TEXTO PROPORCIONADO –

+--

Resumen. Con estas líneas inicio un nuevo curso, el primero en Tarrasa. Es compleja la situación y los pensamientos que me vienen no auguran un final feliz.
Resumen. Con estas líneas inicio un nuevo curso, el primero en Tarrasa. Es compleja la situación y los pensamientos que me vienen no auguran un final feliz.
Palabras clave: encuentro, ansiedad depresiva, ansiedad persecutoria, ansiedad confusional, inicio de grupo, pérdida de identidad.
Llegué tras media horita de agradable y algo tensa caminata: sabía e intuía la dirección a tomar, pero al carecer de perspectiva aérea, no sabía muy bien dónde me encontraba, pero al final llegué. Me dirigí a un bar. Siempre viene bien un cafetito para ordenar y reposar ideas. Como siempre me ocurre me encuentro ante una serie de preguntas que asaltan mi tranquilidad: ¿Qué querrán realmente de mí? ¿Qué les interesará hacer? ¿Cuáles son sus expectativas? Porque la idea general de “saber conducir un grupo” me resulta muy difícil de contestar. No creo que sepa conducir grupos por más que lo intento. Lo que suelo hacer es estar con las personas que tengo delante y tratar de ir estableciendo puentes que permitan seguir trabajando y pensando juntos. Creo que lo más fácil será preguntarles. Tampoco sé cuánta gente se ha apuntado ni por qué lo han hecho. Me imagino que pocos o nadie lleva grupos en el sentido literal del término y que el factor “me apunto porque me lo han pedido”, estará muy presente. Esto es un componente difícil de articular. Es como cuando un paciente va a la consulta porque le han insistido que vaya. En estos casos la motivación no está en esta persona sino en el entorno. Y el proceso por el que la intención que está fuera de uno acabe estando en uno, no siempre es fácil.
Mientras tomo un café veo personas y me asalta la pregunta, ¿serán estas los que vienen al cursillo? Algunas se agrupan en una mesa, parece que se conocen. Pero también pueden ser madres que han dejado a sus hijos en el cole. También veo un grupo de personas que esperan a la entrada del centro. Bueno, el cafetito, potable y algo caro, a mi modo de ver. Faltan dos minutos. Voy para allá.
Somos como veinticinco. Eso significa que es un grupo mediano, es decir, menos íntimo que un grupo pequeño. Tras la presentación discreta pero cálida hemos ido poniendo en la pizarra las razones por las que estamos aquí. Esto nos ha dado pie a comenzar a pensar en todo ello: poder trabajar en grupos, poder pensar, obtener habilidades, perder el miedo, etc., fueron algunas de las cosas que aparecieron. Eso nos permitió unos primeros intercambios de ideas.

+--

DATOS MOSTRADOS –
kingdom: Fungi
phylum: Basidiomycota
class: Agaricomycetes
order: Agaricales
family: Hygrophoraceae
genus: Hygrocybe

+--

TAREAS ESCRITAS –
A. Traduce al inglés esta oración del texto sobre el primer curso en Tarrasa: «Siempre viene bien un cafetito para ordenar y reposar ideas.»
B. Amplía, por favor, el texto sobre el primer curso en Tarrasa y continúalo a partir de donde termina.
Los datos no tienen relación con el texto.

RESPUESTAS DEL EJERCICIO –
A. A little coffee always comes in handy for putting ideas in order and letting them settle.

B.
Posteriormente hicimos un dibujo. Ahí se percibían las diferencias que hay entre nosotros de lo que entendemos por grupo. Y de la posición que ocupa el conductor. Y otras ideas fueron apareciendo: clasificación necesaria de las personas pero al tiempo cómo esa misma clasificación paraliza el desarrollo de esas personas, la dificultad de formar tándem con el otro, la confianza y cómo es de difícil alcanzarla, etc.
Ahora vamos a por nuestro segundo encuentro. Quizás comenzamos por esa constitución del grupo, de nuestro grupo. Los criterios o los consejos en la función convocante. En cómo compaginar la idea de estar siempre en grupo, de ser fundamentalmente miembros del grupo social, y el hecho de organizarnos en grupos con determinados objetivos. Y ello sin dejar de considerar las ansiedades
que comentaba al inicio de este escrito. Esas ansiedades operan en todo momento de la vida grupal. Son el señalamiento del temor a algo que puede suceder, algo que es irracional pero que está presente. Y estas ansiedades, tres para ser exactos, operan en las relaciones que establecemos con los demás.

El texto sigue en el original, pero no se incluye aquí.